The above command computes coverage for all samples in the folder /home/user/bams/ and adds the samples to the reference set. The command specifies a custom reference sample folder at /home/user/refpath/ and computes coverage over the target regions defined in targetFile.bed. Next, we will call CNVs using the newly added reference samples.

> vscnv user@goldenhelix.com password target \
        --referenceSamplesPath="/home/user/refpath/" \
        input.bam targetFile.bed output.tsv

The above command calls CNVs, using the coverage information stored in input.bam. The program output is saved to output.tsv, and reference samples are selected from the folder /home/user/refpath/.

Exome Workflow

The exome workflow is similar to the gene panel workflow described above. As before, we begin by adding samples to the reference set.

> vscnv user@goldenhelix.com password addtoreference \
        --referenceSamplesPath="/home/user/refpath/" \
        /home/user/bams/*.bam targetFile.bed

Next, we will call CNVs using the newly added reference samples, but this time we will specify a few additional parameters.

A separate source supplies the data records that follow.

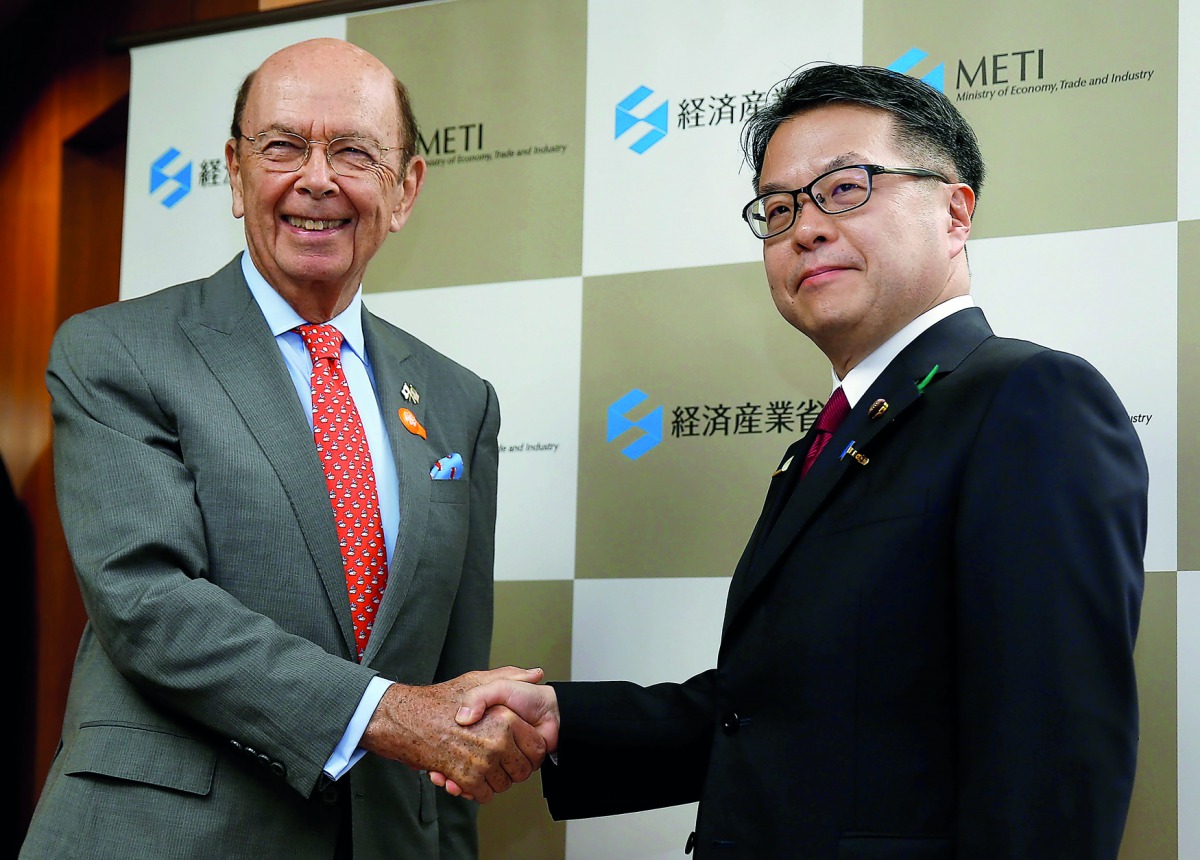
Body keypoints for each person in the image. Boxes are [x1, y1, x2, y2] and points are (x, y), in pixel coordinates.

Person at [444, 63, 1150, 858]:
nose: (805, 228)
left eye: (845, 188)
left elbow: (1052, 763)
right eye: (778, 209)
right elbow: (779, 712)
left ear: (955, 213)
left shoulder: (1029, 400)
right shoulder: (832, 438)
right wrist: (564, 719)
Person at [21, 38, 545, 860]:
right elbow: (148, 603)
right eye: (282, 146)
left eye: (354, 152)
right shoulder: (117, 352)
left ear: (406, 189)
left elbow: (454, 694)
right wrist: (388, 715)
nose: (316, 179)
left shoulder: (459, 402)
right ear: (235, 173)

> vscnv user@goldenhelix.com password target \
        --referenceSamplesPath="/home/user/refpath/" \
        --inputVCF="variants.vcf" \
        --callLoh \
        --filterOutFlaggedCNVs \
        input.bam targetFile.bed output.tsv

The inputVCF parameter specifies a vcf file containing variants for the sample, which the algorithm will use to obtain variant allele frequencies and call losses of heterozygosity. The callLoh parameter instructs the algorithm to call LoH events and use these events as evidence when calling CNVs. The parameter filterOutFlaggedCNVs directs the algorithm to remove all flagged CNV events.

Whole Genome Workflow

The final example covers a whole genome workflow. As in the previous two examples, we will begin by adding samples to the reference set, but we will now compute coverage using regions defined by equal width bins, instead of a predefined target list.

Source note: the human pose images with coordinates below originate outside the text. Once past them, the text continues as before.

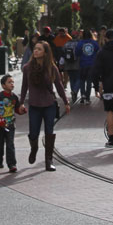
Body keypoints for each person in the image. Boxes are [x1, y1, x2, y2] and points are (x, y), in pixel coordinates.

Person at [19, 41, 71, 171]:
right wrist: (20, 103)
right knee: (33, 133)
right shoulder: (27, 68)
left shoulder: (52, 68)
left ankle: (49, 160)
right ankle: (34, 148)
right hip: (34, 105)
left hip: (49, 104)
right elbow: (24, 86)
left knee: (49, 131)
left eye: (39, 49)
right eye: (35, 49)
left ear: (45, 53)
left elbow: (59, 85)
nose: (35, 51)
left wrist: (66, 102)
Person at [0, 74, 21, 172]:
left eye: (12, 82)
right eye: (9, 82)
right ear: (3, 85)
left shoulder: (14, 97)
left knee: (10, 144)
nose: (12, 84)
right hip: (0, 126)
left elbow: (17, 109)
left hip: (10, 125)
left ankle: (12, 164)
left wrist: (22, 110)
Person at [74, 29, 100, 104]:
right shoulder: (94, 43)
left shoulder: (80, 43)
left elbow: (77, 53)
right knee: (89, 81)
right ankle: (88, 98)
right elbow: (98, 51)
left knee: (82, 80)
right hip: (92, 64)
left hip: (82, 64)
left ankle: (82, 95)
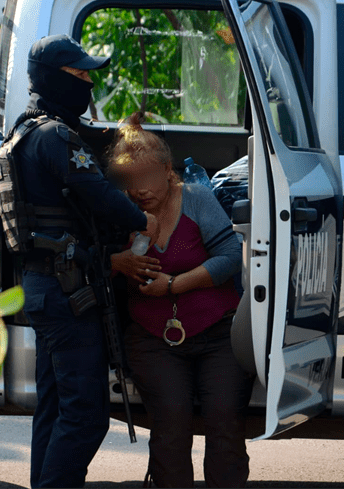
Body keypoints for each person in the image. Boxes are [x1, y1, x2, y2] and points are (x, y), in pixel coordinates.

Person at [8, 35, 159, 489]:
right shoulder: (56, 137)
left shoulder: (26, 129)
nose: (90, 82)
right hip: (67, 293)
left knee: (53, 410)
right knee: (87, 417)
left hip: (47, 287)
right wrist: (143, 218)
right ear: (57, 78)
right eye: (81, 74)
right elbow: (100, 195)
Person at [108, 113, 253, 488]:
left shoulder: (196, 199)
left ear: (167, 170)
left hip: (217, 332)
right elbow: (96, 267)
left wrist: (174, 285)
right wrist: (122, 257)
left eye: (147, 178)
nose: (139, 189)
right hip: (152, 338)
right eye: (130, 181)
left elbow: (231, 256)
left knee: (225, 425)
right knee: (171, 427)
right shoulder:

> vscnv user@goldenhelix.com password addtoreference \
        --referenceSamplesPath="/home/user/refpath/" \
        /home/user/bams/*.bam

Notice that, in the above command, we have omitted the target bed file. This will cause the algorithm to compute coverage over equal width bins. The default size of each bin is 1 million base-pairs, but other sizes may be specified with the binSize parameter. Next, we will use the bin command to call CNVs using the binned regions.

> vscnv user@goldenhelix.com password bin \
        --referenceSamplesPath="/home/user/refpath/" \
        input.bam output.tsv

This is very similar to the command used to call CNVs in our gene panel workflow, with two important differences. First, we are now using the bin command in place of target, and second, we have omitted the bed file parameter, since equal width bins are to be used in place of pre-specified target regions.